26: i am back on my parents’ insurance due to disability. i’ve been slacking on getting back into therapy but i haven’t needed it, nor have i had it, in months. i am better off than i have been in my entire life and it was all thanks to the horrific ptsd diagnosis that got me the help i really needed. i struggle every single day with everything i do, yes, but it’s easier. i’m happier and have fun and can feel more and more deeply. i’m able to cry again after spending around a decade virtually unable to. i feel comfortable where i am socially, even if it’s not ideal, and feel comfortable with the relationships i have. my parents are more understanding and have seen what ptsd has done to me firsthand through episodes and attacks. they’ve had to deal with the many, many medical bills from my plethora of undiagnosed health issues that they failed to check. that they failed to listen to me over, when i was still a child and depended on them.

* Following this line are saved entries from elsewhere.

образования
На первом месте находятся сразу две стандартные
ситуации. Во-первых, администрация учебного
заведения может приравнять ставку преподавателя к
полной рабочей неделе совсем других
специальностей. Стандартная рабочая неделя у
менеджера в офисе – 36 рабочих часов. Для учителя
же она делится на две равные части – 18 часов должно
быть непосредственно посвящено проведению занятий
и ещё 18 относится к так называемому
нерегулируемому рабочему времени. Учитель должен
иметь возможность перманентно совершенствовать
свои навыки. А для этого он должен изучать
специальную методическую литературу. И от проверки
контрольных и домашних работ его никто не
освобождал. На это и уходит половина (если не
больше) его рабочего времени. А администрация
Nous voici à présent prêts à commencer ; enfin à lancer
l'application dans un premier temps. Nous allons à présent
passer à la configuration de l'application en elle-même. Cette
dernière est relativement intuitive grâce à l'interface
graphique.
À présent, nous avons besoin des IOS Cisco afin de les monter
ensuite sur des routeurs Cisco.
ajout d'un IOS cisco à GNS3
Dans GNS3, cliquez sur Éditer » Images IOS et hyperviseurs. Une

i am not grateful. that word has only bad meaning for me and like tons of other words i have trouble using it properly. i am not grateful to anyone whose job it was to help me. i am not grateful to myself, my friends, or anyone. i am happy with them, but i am not grateful. i don’t like that word. i don’t like what it implies. i am most certainly not grateful and will remain bitter until my deathbed for how my parents treated me all my life. how they ruined me when they should have supported me. all the kindness in the world they show me now will never make up for the abuse i was inflicted with when i was at my most vulnerable and had nowhere else to turn. i will never forgive them for this and i have good reason to believe they understand that and mourn what could have been.
i am stuck at home because of all the problems i’ve explained, but it’s better. i am more self-assured and have all the documents to prove i was right. i was right and they failed me and they know it. so they leave me to my devices and don’t try to insert their shitty opinions into whatever i do.
but that’s neither here nor there. i continue to do what i can and improve little by little every day. i still need to see many different doctors... but i’m doing well. i’ve never been this happy and i would daresay i’m at peace with my life currently. i wouldn’t go so far as to say the struggle was worth it, because i have yet to have any significant success that has put me above the low low bar of “extremely damaged but recovering.”
but i am recovering. i am recovering and i am very glad to be able to confirm that it DOES get better, because you get better and you get healthier and it makes life shine so much more brightly than it ever had.